There Were Begetters; There Were Powers; Nature Below; Exertion Above
These poets seem to have been there at an early stage in this creation story. Indeed, this is not surprising, as speaking things into language is closely associated with creation in many ancient traditions. These even more ancient poets may be the precursors to the Vedic poet who spoke this verse into existence and his fellow poets who spoke all the Vedic verses into existence. It is rather unclear what the ‘measuring string’ or ‘cord’ referred to here is. Professor A.A. Macdonell, noting the uncertainty, connects it with the ‘Bond’ mentioned earlier, and suggests it could be the “cord with which the sages [poets] … in thought measured out the distance between the existent and non-existent, or between what was above and below”. It has also been suggested that this verse could refer to the separation of earth and heaven that is a theme elsewhere in the Rig Veda, as well as in many other ancient mythologies. There is perhaps heaven above, with its great-than-mortal powers and actions, and earth below, the world of nature and matter. At the same time, the verse remains strangely indecisive about this.

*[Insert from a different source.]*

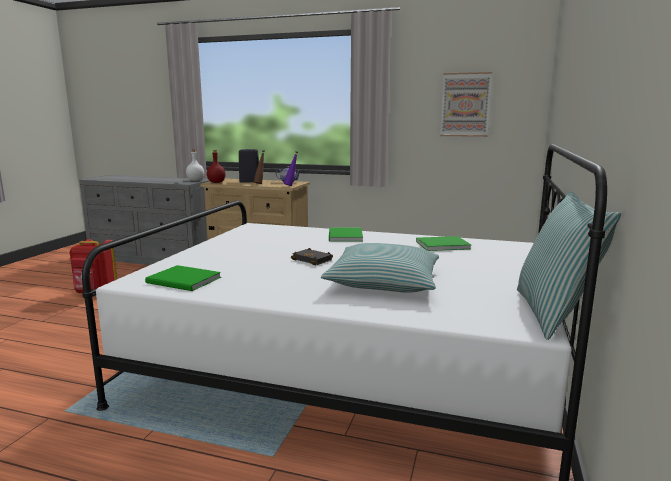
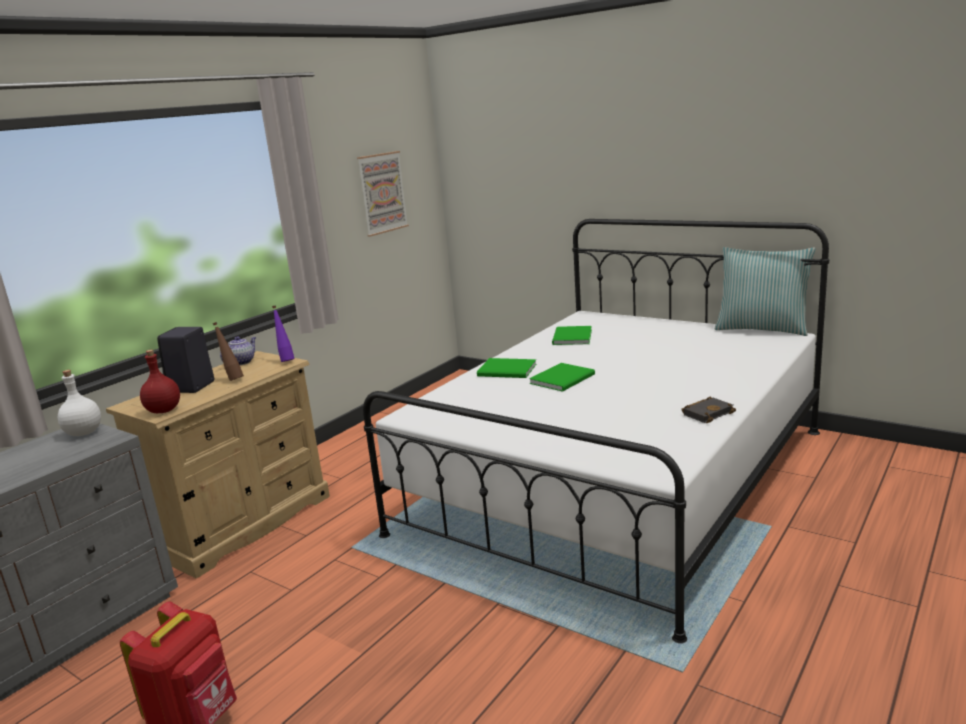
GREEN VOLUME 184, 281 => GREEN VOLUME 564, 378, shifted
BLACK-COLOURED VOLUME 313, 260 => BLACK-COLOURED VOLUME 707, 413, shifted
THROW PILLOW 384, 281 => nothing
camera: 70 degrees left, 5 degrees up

Who Really Knows? Who Here Can Say? from Whence Did It Come? from Whence This Creation?
The Gods Came After the Creation, so Who Knows from Whence It Was Produced?
Just as it started by questioning, so the verse move back into an even more intense questioning mode as it reaches the end, providing a set of questions which answer the initial question in sceptical fashion. There must be an account of creation, but there is no-one able to give it. Whilst the reference to gods here indicates a polytheistic conception, this is not the idea of a creator god or of creator gods. Thus it seems we must learn to live in a state of unknowingness. We can investigate this question and uncover some relevant considerations, as indeed has been done in this verse, and discover some connections, as did the early poets, but we will never reach a conclusive answer.
Again, it is worth emphasizing the connection with the scientific spirit. Lack of knowledge and lack of ability to know is a prominent feature, not only of intellectual inquiry, but also in giving direction to the course of our lives. By deliberating, speculating, excogitating and discovering, whilst at the same time acclimatising ourselves to a state of unknowingness, we may find an optimal balance in our rational thinking.
From Whence This Creation Was Produced, Whether or Not It Was Conceived …
The One Who Is the Supervisor of This in the Highest Skies Knows or Doesn’t Know
The verse ends suddenly on a note of indecision.